Deposu mühürlenen bir firma yetkilisi, kendilerinin ilk kez böyle bir ürün ithal ettiğini belirterek şu açıklamalarda bulundu: “Türkiye’ye yılda 3 milyon tona yakan soya ithal ediliyor. Bunun da büyük bölümünü dev firmalar yapıyor. Fakat nedense hep mısır DDGS’i üzerinde duruluyor. Bu işi yapan büyük firmalar, hem politik olarak hem ticari olarak güçlerini kullanarak başka aktörlerin bu işe girmelerini istemiyor. Biz ithalata başlamadan önce mısır DDGS’in tonu Türkiye’ye 420 dolara giriyordu. İthalatçı sayısı artınca 300 dolara kadar düştü.”

Bakanlıkta toplantı 

DÜNYA’nın edindiği bilgiye göre TÜRKİYEM-BİR’in Gıda, Tarım ve Hayvancılık Bakanlığı’na yazılı olarak başvurması ve endişelerini dile getirmesi üzerine geçtiğimiz günlerde bakanlığın daveti ile Ankara’da bir toplantı yapıldı. Toplantıya Cargil, Bunge, Nobel, Torunlar, Tiryaki Agro gibi dev firmaların da yer aldığı birçok ithalatçı firma yöneticisi ve birlik yöneticileri ile bürokratlar katıldı. Bazı firmaların temsilcilerinin ise bu toplantıya davet edilmemesi dikkat çekti.
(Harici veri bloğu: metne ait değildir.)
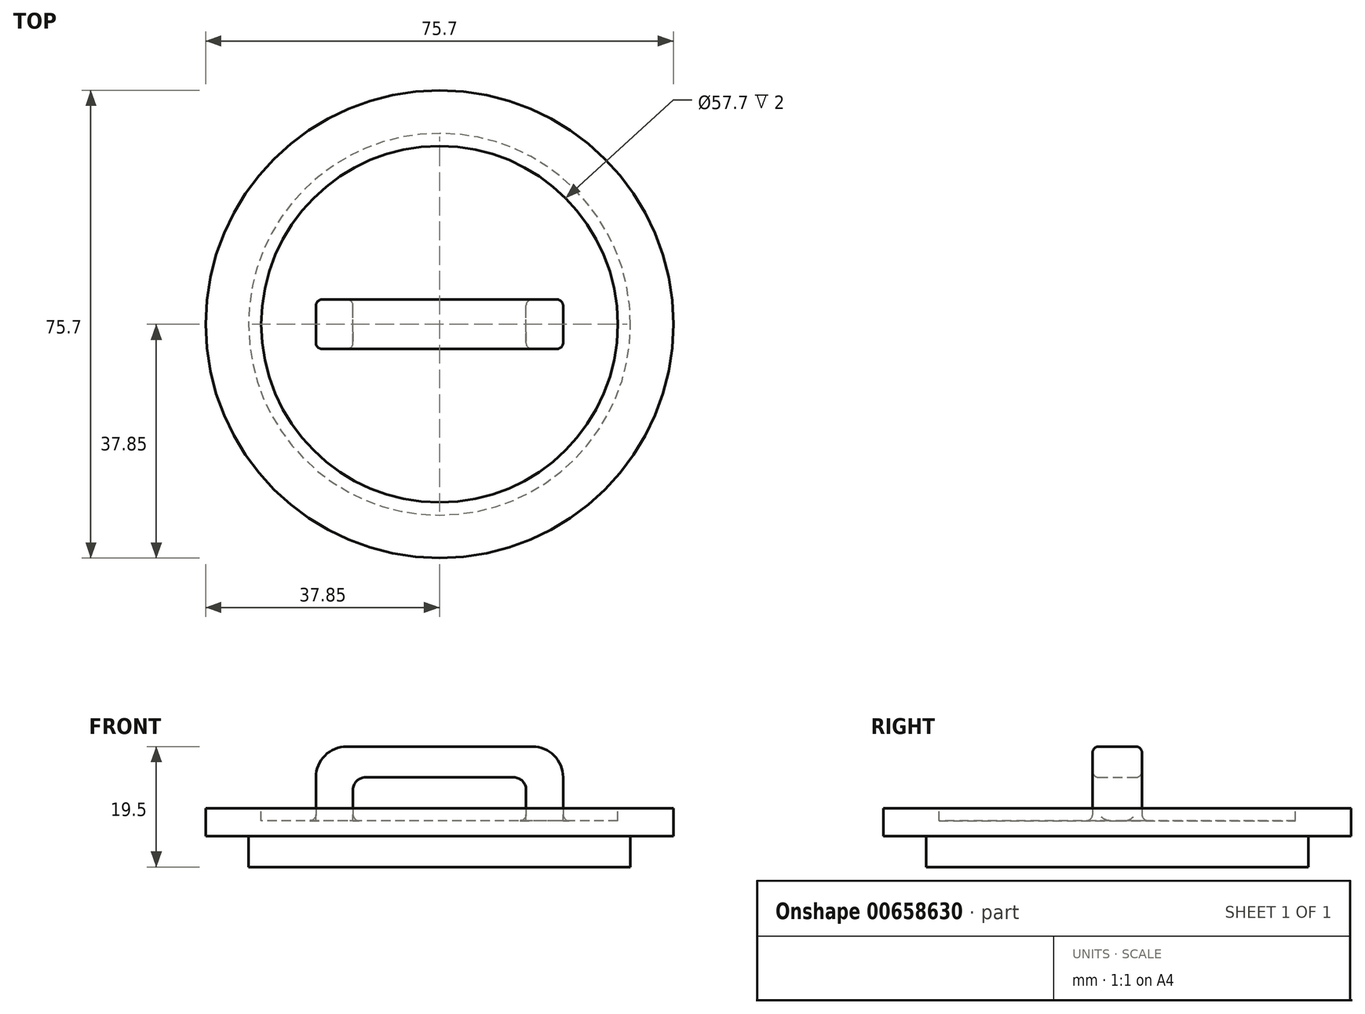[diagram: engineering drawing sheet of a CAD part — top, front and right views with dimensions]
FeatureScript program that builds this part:
annotation { "Feature Type Name" : "Feature", "Feature Type Description" : "" }
export const myFeature = defineFeature(function(context is Context, id is Id, definition is map)
    precondition{}
    {
        {
            var Q0;
            Q0=qCreatedBy(makeId("Top.planeOp"),FACE);
            cPlane(context, id + "F0", {"entities" : qUnion([Q0]), "cplaneType" : CPlaneType.OFFSET, "offset" : 0 * mm, "width" : 150 * mm, "height" : 150 * mm});
        }
        {
            var Q0;
            Q0=qCreatedBy(id+"F0.planeOp",FACE);
            var sketch = newSketch(context, id + "F1", { "sketchPlane" : qUnion([Q0])});
            skCircle(sketch, "E0", {"center": v(0, 0) * mm, "radius": 30.9 * mm});
            skSolve(sketch);
        }
        {
            var Q0;
            Q0 = qSketchRegion(id + "F1", true);
            extrude(context, id + "F2", {"entities" : qUnion([Q0]), "depth" : 5 * mm, "offsetDistance" : 25 * mm});
        }
        {
            var Q0;
            Q0=makeQuery(id+"F2.opExtrude","CAP_FACE",FACE,{"disambiguationData":[OSD([sQuery(id+"F1.wireOp",EDGE,"E0")])],"isStart":false});
            var sketch = newSketch(context, id + "F3", { "sketchPlane" : qUnion([Q0])});
            skCircle(sketch, "E1", {"center": v(0, 0) * mm, "radius": 37.85 * mm});
            skSolve(sketch);
        }
        {
            var Q0;
            Q0 = qSketchRegion(id + "F3", true);
            extrude(context, id + "F4", {"entities" : qUnion([Q0]), "operationType" : NewBodyOperationType.ADD, "depth" : 4.5 * mm, "offsetDistance" : 25 * mm});
        }
        {
            var Q0;
            Q0=makeQuery(id+"F4.opExtrude","CAP_FACE",FACE,{"disambiguationData":[OSD([sQuery(id+"F3.wireOp",EDGE,"E1")])],"isStart":false});
            var sketch = newSketch(context, id + "F5", { "sketchPlane" : qUnion([Q0])});
            skCircle(sketch, "E2", {"center": v(0, 0) * mm, "radius": 28.85 * mm});
            skSolve(sketch);
        }
        {
            var Q0;
            Q0=makeQuery(id+"F5.imprint","IMPRINT",FACE,{"disambiguationData":[TD([[makeQuery(id+"F5.imprint","IMPRINT",EDGE,{"derivedFrom":sQuery(id+"F5.wireOp",EDGE,"E2")}),1.0]])]});
            extrude(context, id + "F6", {"entities" : qUnion([Q0]), "operationType" : NewBodyOperationType.REMOVE, "oppositeDirection" : true, "depth" : 2 * mm, "offsetDistance" : 25 * mm});
        }
        {
            var Q0;
            Q0=makeQuery(id+"F6.boolean.opBoolean","COPY",FACE,{"derivedFrom":makeQuery(id+"F6.opExtrude","CAP_FACE",FACE,{"disambiguationData":[OSD([sQuery(id+"F5.wireOp",EDGE,"E2")])],"isStart":false})});
            var sketch = newSketch(context, id + "F7", { "sketchPlane" : qUnion([Q0])});
            skLineSegment(sketch, "E3.bottom", {"start": v(20, 4) * mm, "end": v(-20, 4) * mm});
            skLineSegment(sketch, "E3.top", {"start": v(20, -4) * mm, "end": v(-20, -4) * mm});
            skLineSegment(sketch, "E3.left", {"start": v(20, 4) * mm, "end": v(20, -4) * mm});
            skLineSegment(sketch, "E3.right", {"start": v(-20, 4) * mm, "end": v(-20, -4) * mm});
            skPoint(sketch, "E3.middle", {"position": v(0, 0) * mm});
            skSolve(sketch);
        }
        {
            var Q0;
            Q0=makeQuery(id+"F7.imprint","IMPRINT",FACE,{"disambiguationData":[TD([[makeQuery(id+"F7.imprint","IMPRINT",EDGE,{"derivedFrom":sQuery(id+"F7.wireOp",EDGE,"E3.bottom")}),1.0]])]});
            var sketch = newSketch(context, id + "F8", { "sketchPlane" : qUnion([Q0])});
            skLineSegment(sketch, "E4.bottom", {"start": v(14, -4) * mm, "end": v(-14, -4) * mm});
            skLineSegment(sketch, "E4.top", {"start": v(14, 4) * mm, "end": v(-14, 4) * mm});
            skLineSegment(sketch, "E4.left", {"start": v(14, -4) * mm, "end": v(14, 4) * mm});
            skLineSegment(sketch, "E4.right", {"start": v(-14, -4) * mm, "end": v(-14, 4) * mm});
            skPoint(sketch, "E4.middle", {"position": v(0, 0) * mm});
            skSolve(sketch);
        }
        {
            var Q0;
            Q0=makeQuery(id+"F7.imprint","IMPRINT",FACE,{"disambiguationData":[TD([[makeQuery(id+"F7.imprint","IMPRINT",EDGE,{"derivedFrom":sQuery(id+"F7.wireOp",EDGE,"E3.bottom")}),1.0]])]});
            extrude(context, id + "F9", {"entities" : qUnion([Q0]), "operationType" : NewBodyOperationType.ADD, "depth" : 12 * mm, "offsetDistance" : 25 * mm});
        }
        {
            var Q0;
            Q0=makeQuery(id+"F9.opExtrude","CAP_EDGE",EDGE,{"disambiguationData":[OSD([sQuery(id+"F7.wireOp",EDGE,"E3.right")])],"isStart":false});
            var Q1;
            Q1=makeQuery(id+"F9.opExtrude","CAP_EDGE",EDGE,{"disambiguationData":[OSD([sQuery(id+"F7.wireOp",EDGE,"E3.left")])],"isStart":false});
            fillet(context, id + "F10", {"entities" : qUnion([Q0, Q1]), "radius" : 5 * mm, "tangentPropagation" : true, "allowEdgeOverflow" : false});
        }
        {
            var Q0;
            Q0 = qSketchRegion(id + "F8", true);
            extrude(context, id + "F11", {"entities" : qUnion([Q0]), "operationType" : NewBodyOperationType.REMOVE, "depth" : 7 * mm, "offsetDistance" : 25 * mm});
        }
        {
            var Q0;
            Q0=makeQuery(id+"F11.boolean.opBoolean","COPY",EDGE,{"derivedFrom":makeQuery(id+"F11.opExtrude","CAP_EDGE",EDGE,{"disambiguationData":[OSD([sQuery(id+"F8.wireOp",EDGE,"E4.right")])],"isStart":false})});
            var Q1;
            Q1=makeQuery(id+"F11.boolean.opBoolean","COPY",EDGE,{"derivedFrom":makeQuery(id+"F11.opExtrude","CAP_EDGE",EDGE,{"disambiguationData":[OSD([sQuery(id+"F8.wireOp",EDGE,"E4.left")])],"isStart":false})});
            fillet(context, id + "F12", {"entities" : qUnion([Q0, Q1]), "radius" : 2 * mm, "tangentPropagation" : true, "allowEdgeOverflow" : false});
        }
        {
            var Q0;
            Q0=makeQuery(id+"F9.opExtrude","CAP_EDGE",EDGE,{"disambiguationData":[OSD([sQuery(id+"F7.wireOp",EDGE,"E3.top")])],"isStart":false});
            var Q1;
            Q1=makeQuery(id+"F11.boolean.opBoolean","COPY",EDGE,{"derivedFrom":makeQuery(id+"F11.opExtrude","SWEPT_EDGE",EDGE,{"disambiguationData":[OSD([sQuery(id+"F7.wireOp",EDGE,"E3.top"),sQuery(id+"F8.wireOp",EDGE,"E4.bottom"),sQuery(id+"F8.wireOp",EDGE,"E4.left")])]})});
            var Q2;
            Q2=makeQuery(id+"F12.opFillet","BLEND_EDGE",EDGE,{"blendedFrom":[makeQuery(id+"F11.boolean.opBoolean","COPY",EDGE,{"derivedFrom":makeQuery(id+"F11.opExtrude","CAP_EDGE",EDGE,{"disambiguationData":[OSD([sQuery(id+"F8.wireOp",EDGE,"E4.left")])],"isStart":false})}),makeQuery(id+"F9.opExtrude","SWEPT_FACE",FACE,{"disambiguationData":[OSD([sQuery(id+"F7.wireOp",EDGE,"E3.top")])]})],"blendedInto":[makeQuery(id+"F9.opExtrude","SWEPT_FACE",FACE,{"disambiguationData":[OSD([sQuery(id+"F7.wireOp",EDGE,"E3.top")])]})]});
            var Q3;
            Q3=makeQuery(id+"F11.boolean.opBoolean","COPY",EDGE,{"derivedFrom":makeQuery(id+"F11.opExtrude","CAP_EDGE",EDGE,{"disambiguationData":[OSD([sQuery(id+"F8.wireOp",EDGE,"E4.bottom")])],"isStart":false})});
            var Q4;
            Q4=makeQuery(id+"F12.opFillet","BLEND_EDGE",EDGE,{"blendedFrom":[makeQuery(id+"F11.boolean.opBoolean","COPY",EDGE,{"derivedFrom":makeQuery(id+"F11.opExtrude","CAP_EDGE",EDGE,{"disambiguationData":[OSD([sQuery(id+"F8.wireOp",EDGE,"E4.right")])],"isStart":false})}),makeQuery(id+"F9.opExtrude","SWEPT_FACE",FACE,{"disambiguationData":[OSD([sQuery(id+"F7.wireOp",EDGE,"E3.top")])]})],"blendedInto":[makeQuery(id+"F9.opExtrude","SWEPT_FACE",FACE,{"disambiguationData":[OSD([sQuery(id+"F7.wireOp",EDGE,"E3.top")])]})]});
            var Q5;
            Q5=makeQuery(id+"F9.opExtrude","SWEPT_FACE",FACE,{"disambiguationData":[OSD([sQuery(id+"F7.wireOp",EDGE,"E3.top")])]});
            var Q6;
            Q6=makeQuery(id+"F9.opExtrude","SWEPT_FACE",FACE,{"disambiguationData":[OSD([sQuery(id+"F7.wireOp",EDGE,"E3.bottom")])]});
            fillet(context, id + "F13", {"entities" : qUnion([Q0, Q1, Q2, Q3, Q4, Q5, Q6]), "radius" : 1 * mm, "tangentPropagation" : true, "allowEdgeOverflow" : false});
        }
    });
Toplantıda ABD’de genetiği değiştirilmiş 38 mısır geni olduğu, Türkiye’de ise izin verilen 16 mısır geni olduğu belirtilerek, izin verilmeyen genlerin de Türkiye’ye girebileceği endişesi dile getirildi. İzin verilmeyen genlerin ülkeye girmemesi için analiz sıklığının yüzde 20’den yüzde 100’e çıkarılması istendi.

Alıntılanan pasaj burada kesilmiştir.